═══ Material supplied ═══

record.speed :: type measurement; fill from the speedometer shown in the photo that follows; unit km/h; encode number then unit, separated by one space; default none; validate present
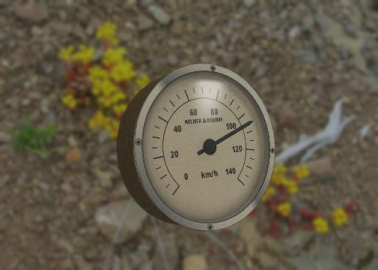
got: 105 km/h
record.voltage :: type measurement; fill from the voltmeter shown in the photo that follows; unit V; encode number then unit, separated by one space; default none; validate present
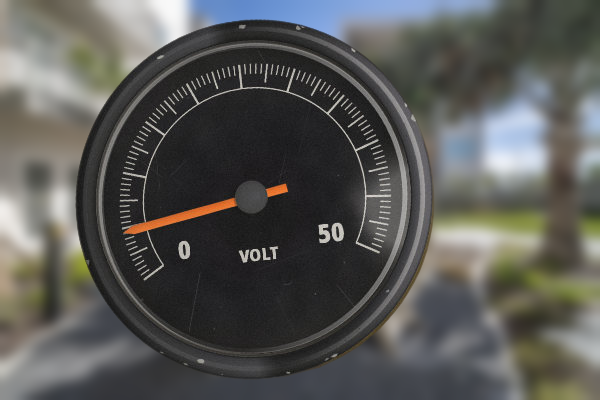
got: 4.5 V
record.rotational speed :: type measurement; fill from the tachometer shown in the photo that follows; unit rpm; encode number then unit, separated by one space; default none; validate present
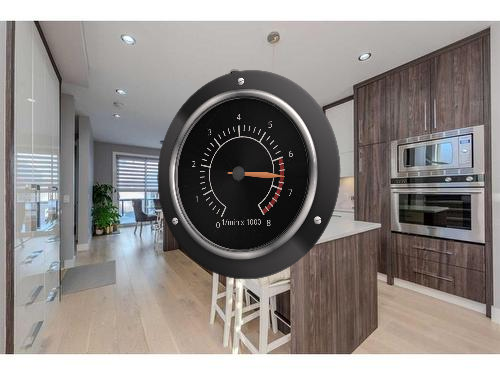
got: 6600 rpm
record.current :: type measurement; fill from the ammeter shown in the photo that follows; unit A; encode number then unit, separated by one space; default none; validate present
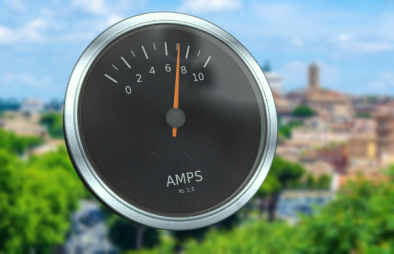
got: 7 A
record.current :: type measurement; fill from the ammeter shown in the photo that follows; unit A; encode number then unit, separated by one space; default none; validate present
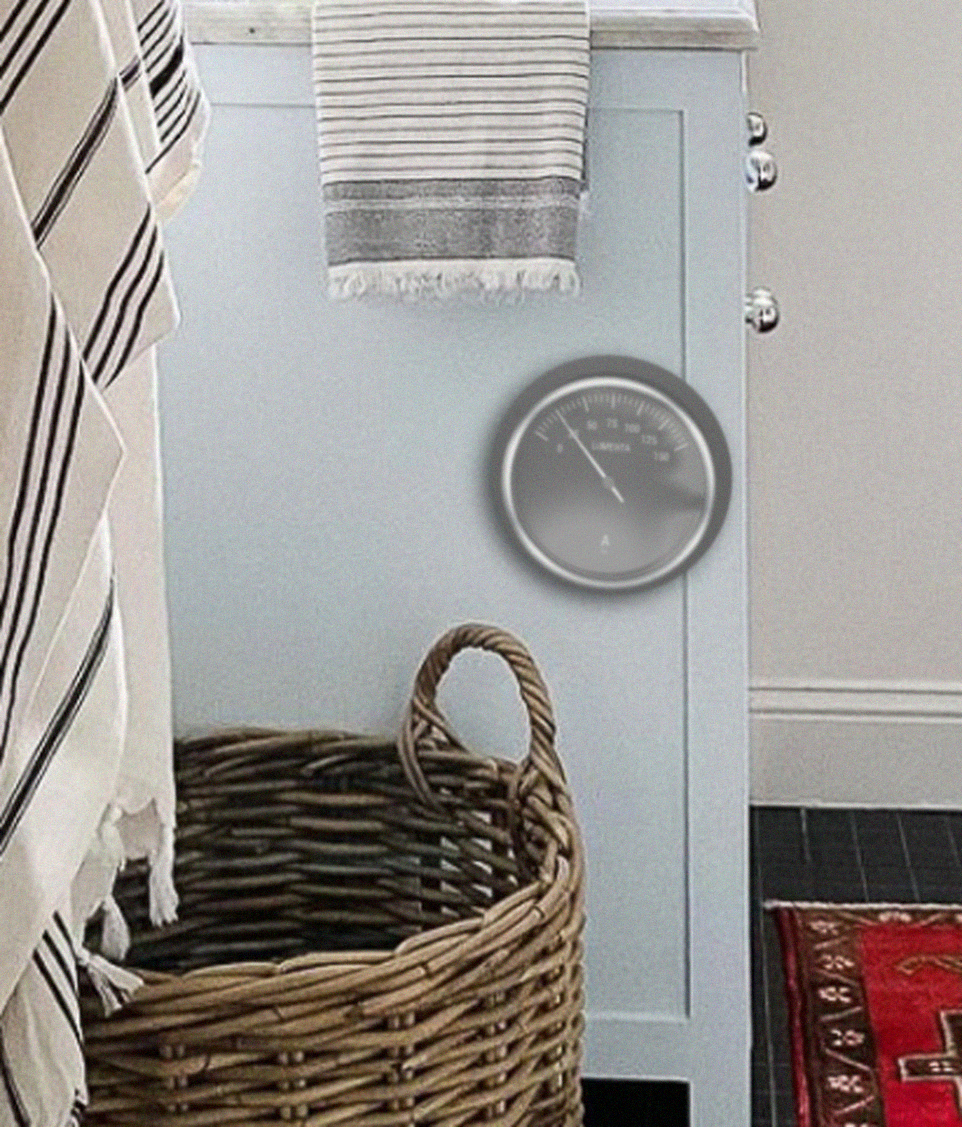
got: 25 A
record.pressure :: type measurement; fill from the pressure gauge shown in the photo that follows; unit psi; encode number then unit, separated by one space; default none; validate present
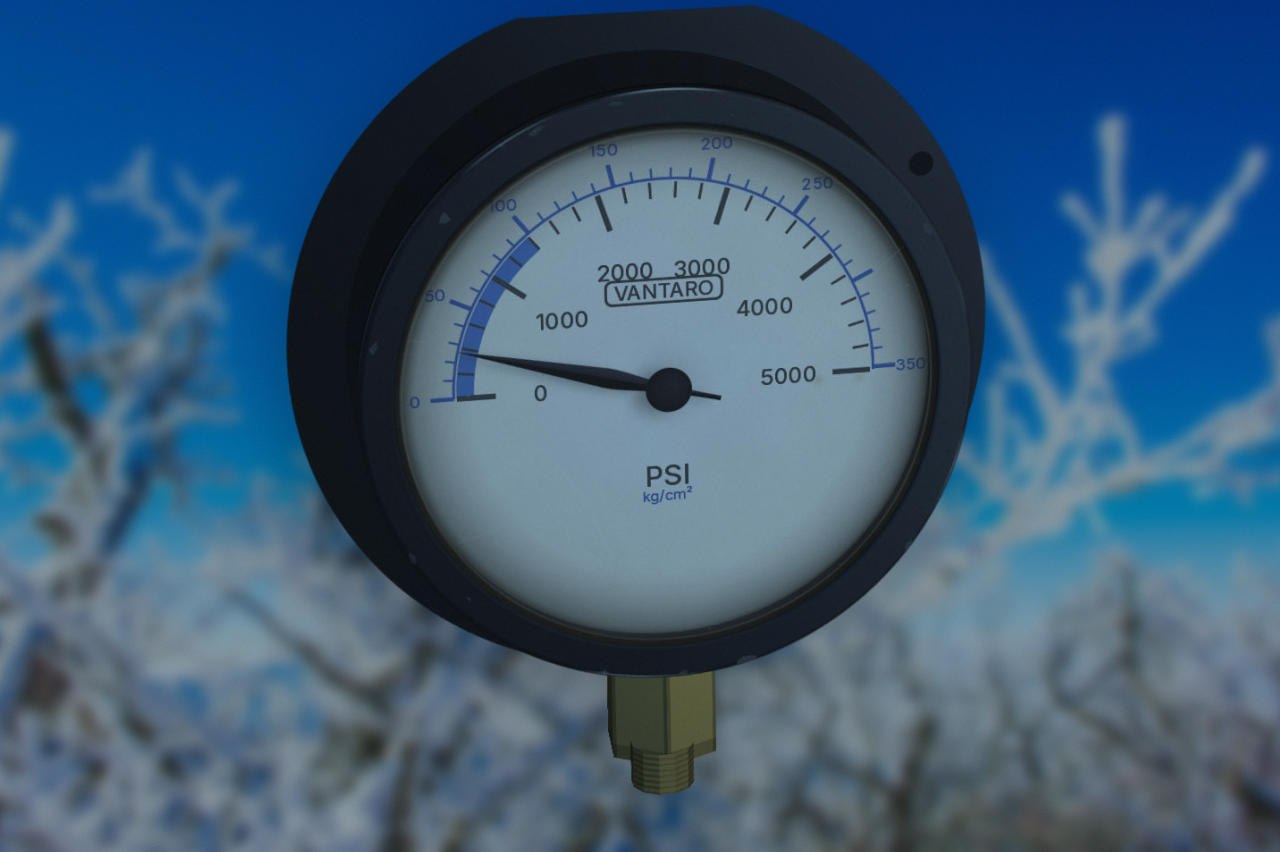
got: 400 psi
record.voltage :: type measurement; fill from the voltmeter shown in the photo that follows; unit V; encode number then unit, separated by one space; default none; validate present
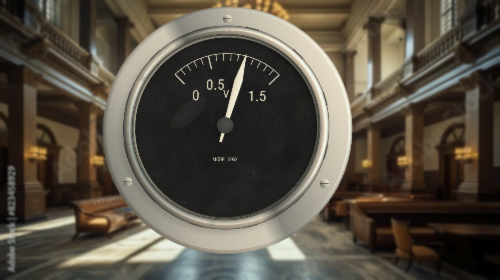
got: 1 V
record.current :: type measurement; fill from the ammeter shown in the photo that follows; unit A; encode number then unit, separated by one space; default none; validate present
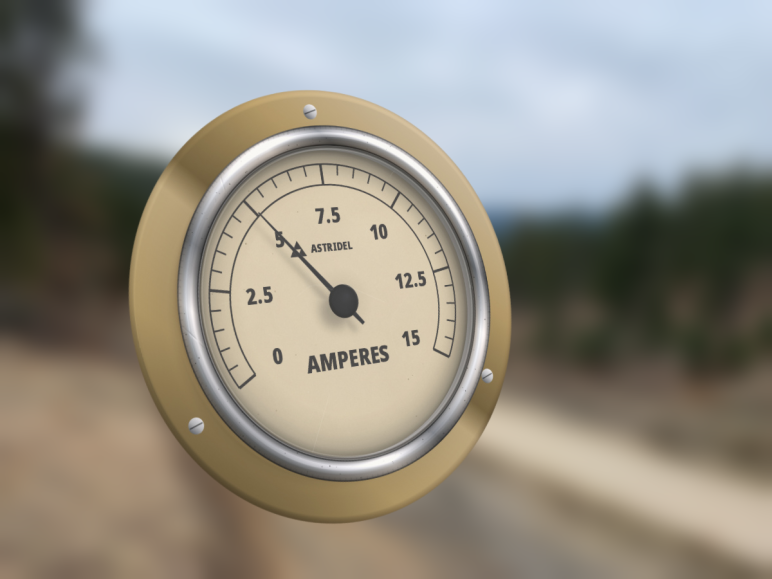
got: 5 A
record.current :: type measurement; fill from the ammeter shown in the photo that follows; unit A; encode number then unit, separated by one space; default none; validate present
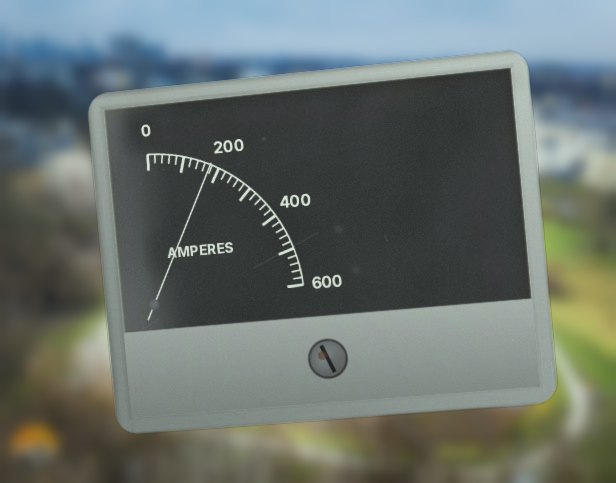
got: 180 A
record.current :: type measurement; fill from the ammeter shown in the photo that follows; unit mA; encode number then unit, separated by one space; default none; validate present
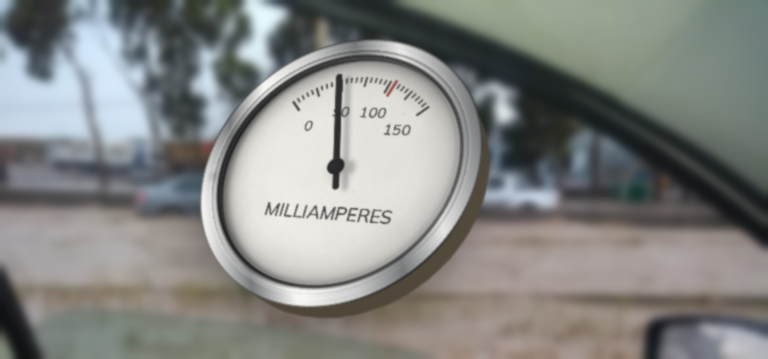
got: 50 mA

═══

Rewrite every one of the records above, changing each "default none" to "default empty" and keeping everything else unchanged. Omit the pictures from your answer.

record.speed :: type measurement; fill from the speedometer shown in the photo that follows; unit km/h; encode number then unit, separated by one space; default empty; validate present
got: 105 km/h
record.voltage :: type measurement; fill from the voltmeter shown in the photo that follows; unit V; encode number then unit, separated by one space; default empty; validate present
got: 4.5 V
record.rotational speed :: type measurement; fill from the tachometer shown in the photo that follows; unit rpm; encode number then unit, separated by one space; default empty; validate present
got: 6600 rpm
record.current :: type measurement; fill from the ammeter shown in the photo that follows; unit A; encode number then unit, separated by one space; default empty; validate present
got: 7 A
record.current :: type measurement; fill from the ammeter shown in the photo that follows; unit A; encode number then unit, separated by one space; default empty; validate present
got: 25 A
record.pressure :: type measurement; fill from the pressure gauge shown in the photo that follows; unit psi; encode number then unit, separated by one space; default empty; validate present
got: 400 psi
record.voltage :: type measurement; fill from the voltmeter shown in the photo that follows; unit V; encode number then unit, separated by one space; default empty; validate present
got: 1 V
record.current :: type measurement; fill from the ammeter shown in the photo that follows; unit A; encode number then unit, separated by one space; default empty; validate present
got: 5 A
record.current :: type measurement; fill from the ammeter shown in the photo that follows; unit A; encode number then unit, separated by one space; default empty; validate present
got: 180 A
record.current :: type measurement; fill from the ammeter shown in the photo that follows; unit mA; encode number then unit, separated by one space; default empty; validate present
got: 50 mA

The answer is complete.